DATA EXCERPTS section start

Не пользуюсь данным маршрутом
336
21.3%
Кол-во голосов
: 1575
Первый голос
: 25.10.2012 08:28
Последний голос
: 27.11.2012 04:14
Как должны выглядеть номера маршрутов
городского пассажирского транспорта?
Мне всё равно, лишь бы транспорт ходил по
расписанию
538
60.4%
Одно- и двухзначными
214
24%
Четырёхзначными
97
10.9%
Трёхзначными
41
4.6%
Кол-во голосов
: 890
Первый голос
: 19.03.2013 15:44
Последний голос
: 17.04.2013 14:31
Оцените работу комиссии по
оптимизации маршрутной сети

DATA EXCERPTS section end

### WORK REQUEST
Line by line, copy the records exactly.

### SOLUTION FOR THIS TASK
Не пользуюсь данным маршрутом
336
21.3%
Кол-во голосов
: 1575
Первый голос
: 25.10.2012 08:28
Последний голос
: 27.11.2012 04:14
Как должны выглядеть номера маршрутов
городского пассажирского транспорта?
Мне всё равно, лишь бы транспорт ходил по
расписанию
538
60.4%
Одно- и двухзначными
214
24%
Четырёхзначными
97
10.9%
Трёхзначными
41
4.6%
Кол-во голосов
: 890
Первый голос
: 19.03.2013 15:44
Последний голос
: 17.04.2013 14:31
Оцените работу комиссии по
оптимизации маршрутной сети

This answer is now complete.